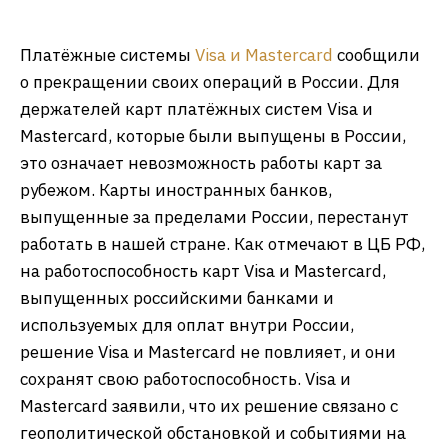
Платёжные системы
Visa и Mastercard
сообщили
о прекращении своих операций в России. Для
держателей карт платёжных систем Visa и
Mastercard, которые были выпущены в России,
это означает невозможность работы карт за
рубежом. Карты иностранных банков,
выпущенные за пределами России, перестанут
работать в нашей стране. Как отмечают в ЦБ РФ,
на работоспособность карт Visa и Mastercard,
выпущенных российскими банками и
используемых для оплат внутри России,
решение Visa и Mastercard не повлияет, и они
сохранят свою работоспособность. Visa и
Mastercard заявили, что их решение связано с
геополитической обстановкой и событиями на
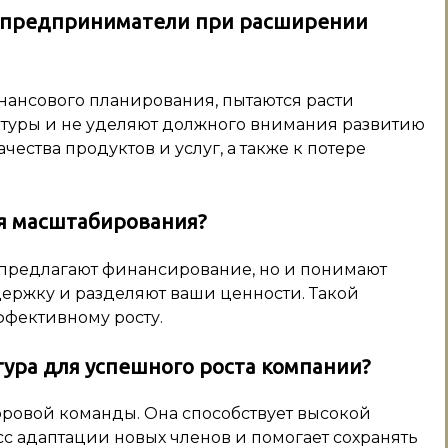
т предприниматели при расширении
нансового планирования, пытаются расти
ктуры и не уделяют должного внимания развитию
ества продуктов и услуг, а также к потере
я масштабирования?
о предлагают финансирование, но и понимают
держку и разделяют ваши ценности. Такой
ффективному росту.
тура для успешного роста компании?
оровой команды. Она способствует высокой
с адаптации новых членов и помогает сохранять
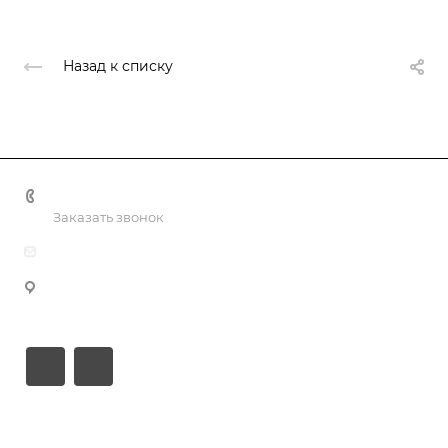
Назад к списку
+7(499) 322-30-50
Заказать звонок
info@nashaliga.ru
109428, г Москва, Рязанский проспект., д. 8А, стр. 1, оф.
610
Услуги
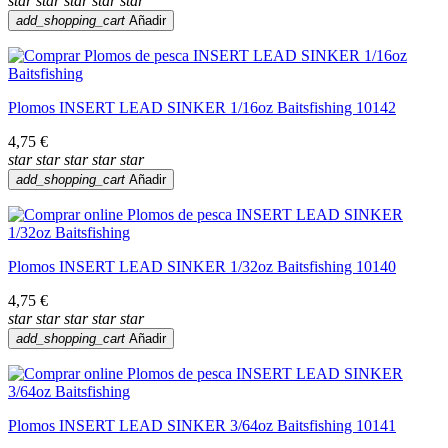
star
star
star
star
star
add_shopping_cart
Añadir
Plomos INSERT LEAD SINKER 1/16oz Baitsfishing 10142
4,75 €
star
star
star
star
star
add_shopping_cart
Añadir
Plomos INSERT LEAD SINKER 1/32oz Baitsfishing 10140
4,75 €
star
star
star
star
star
add_shopping_cart
Añadir
Plomos INSERT LEAD SINKER 3/64oz Baitsfishing 10141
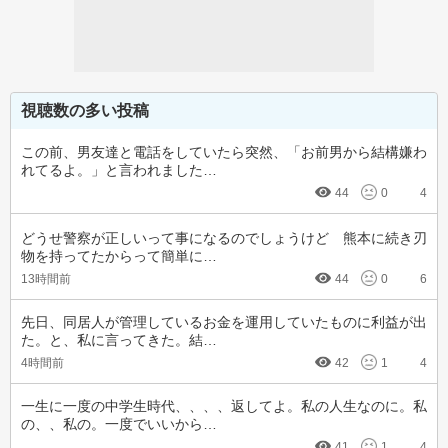
視聴数の多い投稿
この前、男友達と電話をしていたら突然、「お前男から結構嫌わ
れてるよ。」と言われました…
44
0
4
どうせ警察が正しいって事になるのでしょうけど　熊本に続き刃
物を持ってたからって簡単に…
13時間前
44
0
6
先日、同居人が管理しているお金を運用していたものに利益が出
た。と、私に言ってきた。結…
4時間前
42
1
4
一生に一度の中学生時代、、、、返してよ。私の人生なのに。私
の、、私の。一度でいいから…
41
1
4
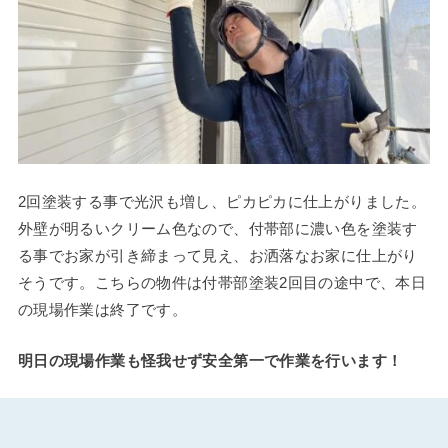
2回塗装する事で光沢も増し、ピカピカに仕上がりました。
外壁が明るいクリーム色なので、付帯部に濃い色を塗装す
る事でお家が引き締まって見え、お洒落なお家に仕上がり
そうです。こちらの物件は付帯部塗装2回目の途中で、本日
の現場作業は終了です。
明日の現場作業も怪我せず安全第一で作業を行います！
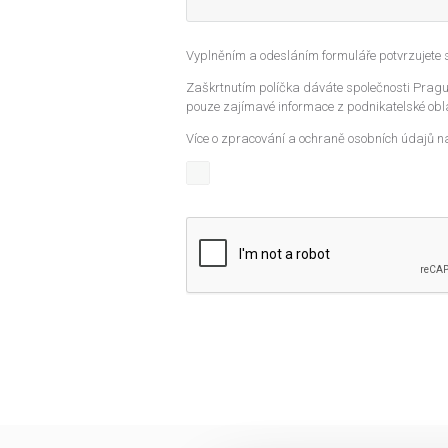
Vyplněním a odesláním formuláře potvrzujete
Zaškrtnutím políčka dáváte společnosti Prague
pouze zajímavé informace z podnikatelské obla
Více o zpracování a ochraně osobních údajů n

--------------------

TASK REQUIREMENTS.
Rewrite the text of all the items above, replacing every "Añadir" with "Comprar" and keeping everything else unchanged. Leave the pictures out.

RESULT OF THE EXERCISE.
Платёжные системы
Visa и Mastercard
сообщили
о прекращении своих операций в России. Для
держателей карт платёжных систем Visa и
Mastercard, которые были выпущены в России,
это означает невозможность работы карт за
рубежом. Карты иностранных банков,
выпущенные за пределами России, перестанут
работать в нашей стране. Как отмечают в ЦБ РФ,
на работоспособность карт Visa и Mastercard,
выпущенных российскими банками и
используемых для оплат внутри России,
решение Visa и Mastercard не повлияет, и они
сохранят свою работоспособность. Visa и
Mastercard заявили, что их решение связано с
геополитической обстановкой и событиями на
т предприниматели при расширении
нансового планирования, пытаются расти
ктуры и не уделяют должного внимания развитию
ества продуктов и услуг, а также к потере
я масштабирования?
о предлагают финансирование, но и понимают
держку и разделяют ваши ценности. Такой
ффективному росту.
тура для успешного роста компании?
оровой команды. Она способствует высокой
с адаптации новых членов и помогает сохранять
Назад к списку
+7(499) 322-30-50
Заказать звонок
info@nashaliga.ru
109428, г Москва, Рязанский проспект., д. 8А, стр. 1, оф.
610
Услуги
star
star
star
star
star
add_shopping_cart
Comprar
Plomos INSERT LEAD SINKER 1/16oz Baitsfishing 10142
4,75 €
star
star
star
star
star
add_shopping_cart
Comprar
Plomos INSERT LEAD SINKER 1/32oz Baitsfishing 10140
4,75 €
star
star
star
star
star
add_shopping_cart
Comprar
Plomos INSERT LEAD SINKER 3/64oz Baitsfishing 10141
視聴数の多い投稿
この前、男友達と電話をしていたら突然、「お前男から結構嫌わ
れてるよ。」と言われました…
44
0
4
どうせ警察が正しいって事になるのでしょうけど　熊本に続き刃
物を持ってたからって簡単に…
13時間前
44
0
6
先日、同居人が管理しているお金を運用していたものに利益が出
た。と、私に言ってきた。結…
4時間前
42
1
4
一生に一度の中学生時代、、、、返してよ。私の人生なのに。私
の、、私の。一度でいいから…
41
1
4
2回塗装する事で光沢も増し、ピカピカに仕上がりました。
外壁が明るいクリーム色なので、付帯部に濃い色を塗装す
る事でお家が引き締まって見え、お洒落なお家に仕上がり
そうです。こちらの物件は付帯部塗装2回目の途中で、本日
の現場作業は終了です。
明日の現場作業も怪我せず安全第一で作業を行います！
Vyplněním a odesláním formuláře potvrzujete
Zaškrtnutím políčka dáváte společnosti Prague
pouze zajímavé informace z podnikatelské obla
Více o zpracování a ochraně osobních údajů n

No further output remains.